Comment: Just when he was expected to move forward, Mor Spirit regressed in the Santa Anita Derby, finishing second, more than six lengths behind Exaggerator. But did he step back, or was the performance a consequence of the sloppy surface? That question remains. But the heavy-headed colt made a positive impression when he worked here Monday, five-eighths of a mile in 59.80 seconds. That put a smile on the face of his Hall of Fame jockey, who has ridden three Kentucky Derby winners (Winning Colors, Thunder Gulch and Silver Charm). And it refreshed the confidence of his trainer, Bob Baffert. This is a Derby with several contenders, Baffert said, and Mor Spirit is among them. “But whoever has racing luck,” he said, “is going to win this.” Only Ben Jones has won more Kentucky Derbies than Baffert, who has won four (with Silver Charm, Real Quiet, War Emblem and American Pharoah).

  1. Creator, 10-1

Coady Photography

Trainer: Steve Asmussen

Jockey: Ricardo Santana, Jr.

Sire: Tapit

Starts—wins-2nds-3rds: 8—2-4-1

Kentucky Derby points: 110

Comment: Creator has been one of the more impressive horses this week. He hasn’t worked particularly fast — he went a half-mile in 50.60 seconds Monday — but he has done everything easily and tirelessly. He seems to have arrived at a high level of performance at precisely the right moment. For three months now he has moved steadily forward and upward, winning for the first time and then finishing third in his stakes debut and then rallying from last to take the Arkansas Derby. And he’s one of the few Derby horses that might improve significantly at 1 1/4 miles. Beyond the finish line at Oaklawn Park, after he won the Arkansas Derby by a length, he galloped out so strongly that he found himself all alone, many lengths in front by the time his young jockey, Ricardo Santana, Jr., pulled him up. That stamina is evident on the bottom of his pedigree. Creator’s dam, Morena, won at 1 1/4 miles, 1 3/8 miles and 1 1/2 miles.

Supplied entries:
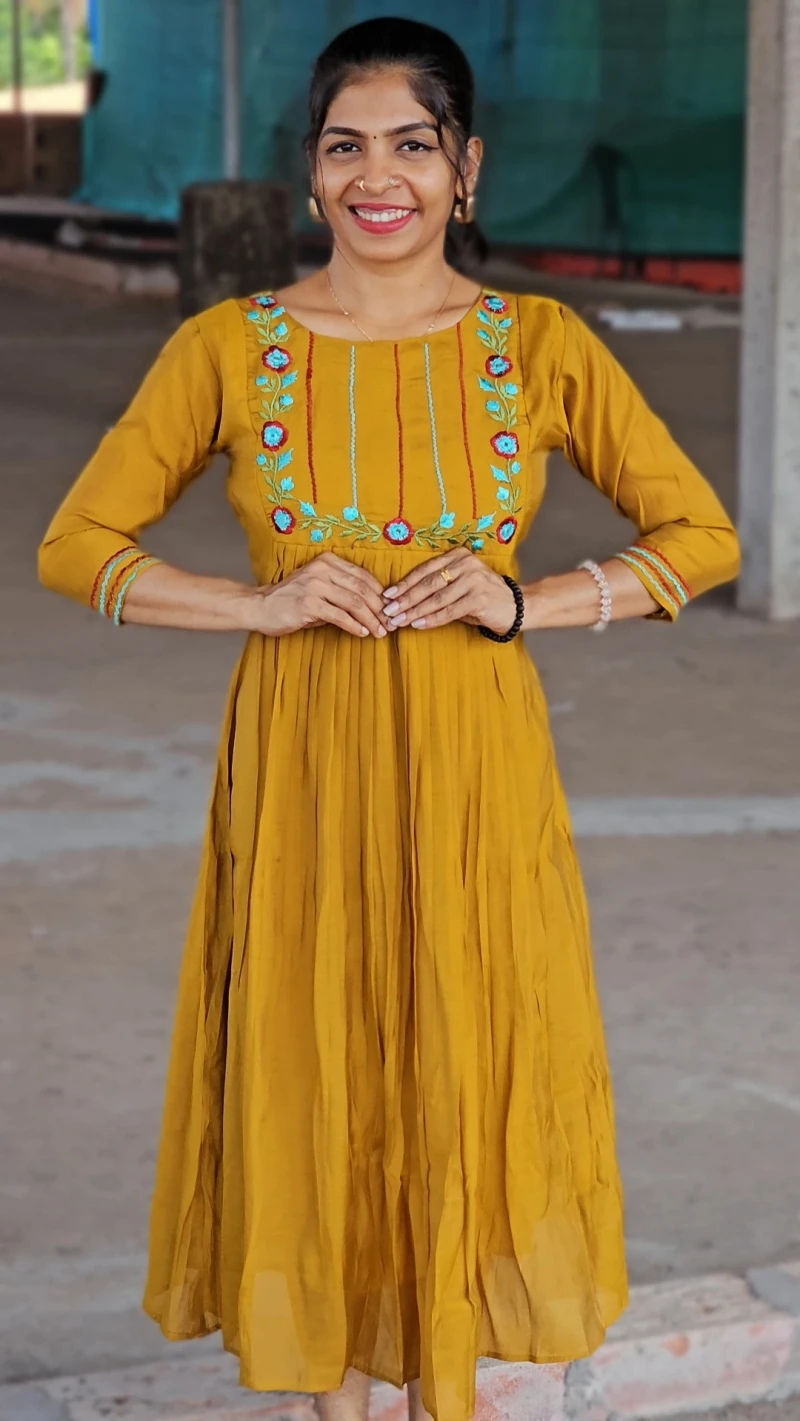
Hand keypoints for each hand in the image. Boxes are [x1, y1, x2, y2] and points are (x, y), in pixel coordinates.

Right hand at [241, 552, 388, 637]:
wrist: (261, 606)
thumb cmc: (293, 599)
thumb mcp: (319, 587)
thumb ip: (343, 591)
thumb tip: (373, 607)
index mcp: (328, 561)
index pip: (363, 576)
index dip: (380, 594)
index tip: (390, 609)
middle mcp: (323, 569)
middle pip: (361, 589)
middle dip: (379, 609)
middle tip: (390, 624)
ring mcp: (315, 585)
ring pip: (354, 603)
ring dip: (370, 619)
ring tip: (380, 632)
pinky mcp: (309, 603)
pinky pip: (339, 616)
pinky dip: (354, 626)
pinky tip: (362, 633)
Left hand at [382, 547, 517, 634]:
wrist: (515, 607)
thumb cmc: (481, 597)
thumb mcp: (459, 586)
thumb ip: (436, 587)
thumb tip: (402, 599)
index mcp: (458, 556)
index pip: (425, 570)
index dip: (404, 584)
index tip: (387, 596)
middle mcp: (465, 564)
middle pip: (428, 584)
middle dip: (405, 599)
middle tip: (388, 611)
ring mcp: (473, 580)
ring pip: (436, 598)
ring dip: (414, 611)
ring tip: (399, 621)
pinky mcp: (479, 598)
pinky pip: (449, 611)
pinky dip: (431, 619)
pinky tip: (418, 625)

--

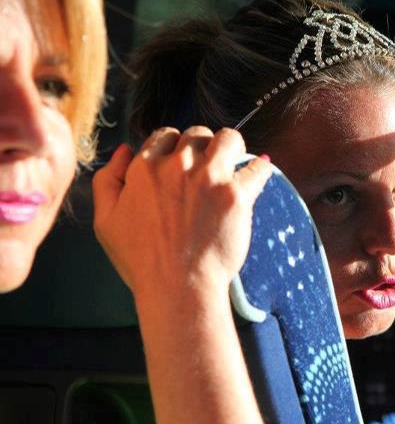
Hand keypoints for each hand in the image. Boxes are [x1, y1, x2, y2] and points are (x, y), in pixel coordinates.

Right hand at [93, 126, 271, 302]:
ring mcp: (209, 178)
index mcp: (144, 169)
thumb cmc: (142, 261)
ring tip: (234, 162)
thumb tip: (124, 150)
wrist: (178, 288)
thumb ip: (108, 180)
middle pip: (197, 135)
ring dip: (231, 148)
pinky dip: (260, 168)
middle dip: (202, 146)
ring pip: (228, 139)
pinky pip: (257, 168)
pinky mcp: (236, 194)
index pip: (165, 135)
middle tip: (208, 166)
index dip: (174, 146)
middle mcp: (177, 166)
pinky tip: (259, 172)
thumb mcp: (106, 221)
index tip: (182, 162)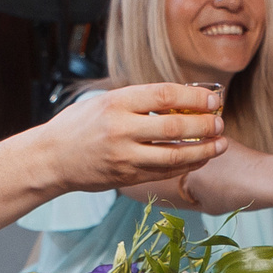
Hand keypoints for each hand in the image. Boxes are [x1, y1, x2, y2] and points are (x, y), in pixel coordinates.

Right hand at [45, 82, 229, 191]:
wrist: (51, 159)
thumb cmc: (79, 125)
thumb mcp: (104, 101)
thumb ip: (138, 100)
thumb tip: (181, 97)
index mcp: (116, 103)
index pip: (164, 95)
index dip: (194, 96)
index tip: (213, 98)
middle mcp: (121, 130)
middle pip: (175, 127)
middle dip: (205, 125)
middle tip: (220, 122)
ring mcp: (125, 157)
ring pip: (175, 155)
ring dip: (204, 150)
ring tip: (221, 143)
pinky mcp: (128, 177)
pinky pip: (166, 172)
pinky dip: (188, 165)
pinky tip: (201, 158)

==

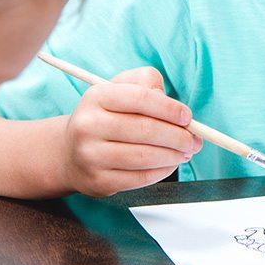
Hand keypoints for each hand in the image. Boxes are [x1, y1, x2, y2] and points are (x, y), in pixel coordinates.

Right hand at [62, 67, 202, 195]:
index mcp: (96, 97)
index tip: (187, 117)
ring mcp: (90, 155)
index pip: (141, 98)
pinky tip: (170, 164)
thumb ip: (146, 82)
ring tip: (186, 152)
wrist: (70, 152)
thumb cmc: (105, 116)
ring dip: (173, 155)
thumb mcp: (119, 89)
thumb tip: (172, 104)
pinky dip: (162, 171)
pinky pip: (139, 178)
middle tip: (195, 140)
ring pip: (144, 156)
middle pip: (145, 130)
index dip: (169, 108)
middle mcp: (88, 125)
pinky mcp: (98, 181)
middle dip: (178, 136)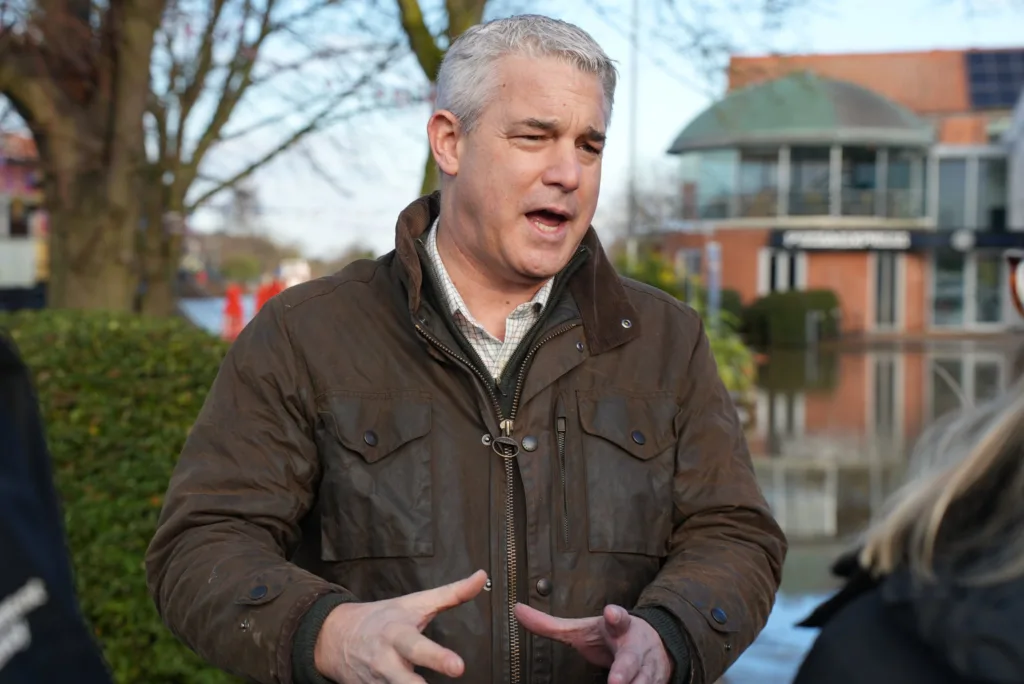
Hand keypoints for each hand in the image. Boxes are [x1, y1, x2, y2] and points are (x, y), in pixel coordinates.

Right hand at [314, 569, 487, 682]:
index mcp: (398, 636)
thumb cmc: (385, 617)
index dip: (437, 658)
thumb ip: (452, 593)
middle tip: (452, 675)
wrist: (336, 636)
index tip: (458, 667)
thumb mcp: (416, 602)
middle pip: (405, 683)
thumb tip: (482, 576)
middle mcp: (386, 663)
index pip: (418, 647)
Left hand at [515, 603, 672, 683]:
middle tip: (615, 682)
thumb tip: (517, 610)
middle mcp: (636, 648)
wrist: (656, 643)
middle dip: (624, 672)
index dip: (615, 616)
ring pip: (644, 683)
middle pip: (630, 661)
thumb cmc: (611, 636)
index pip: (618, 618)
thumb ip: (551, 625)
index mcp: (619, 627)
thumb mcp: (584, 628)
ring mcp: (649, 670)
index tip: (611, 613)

Tasks:
1/ In the Kentucky Derby horse profiles, how fast did Mor Spirit work five-eighths of a mile on Monday?
2/ Rewrite everything from "Comment: Just when" down to "and American Pharoah)." in the Kentucky Derby horse profiles, putting "big-headed" in place of "heavy-headed".

Activity answers:
1/ 59.80 seconds

2/
Comment: Just when he was expected to move forward, Mor Spirit regressed in the Santa Anita Derby, finishing second, more than six lengths behind Exaggerator. But did he step back, or was the performance a consequence of the sloppy surface? That question remains. But the big-headed colt made a positive impression when he worked here Monday, five-eighths of a mile in 59.80 seconds. That put a smile on the face of his Hall of Fame jockey, who has ridden three Kentucky Derby winners (Winning Colors, Thunder Gulch and Silver Charm). And it refreshed the confidence of his trainer, Bob Baffert. This is a Derby with several contenders, Baffert said, and Mor Spirit is among them. “But whoever has racing luck,” he said, “is going to win this.” Only Ben Jones has won more Kentucky Derbies than Baffert, who has won four (with Silver Charm, Real Quiet, War Emblem and American Pharoah).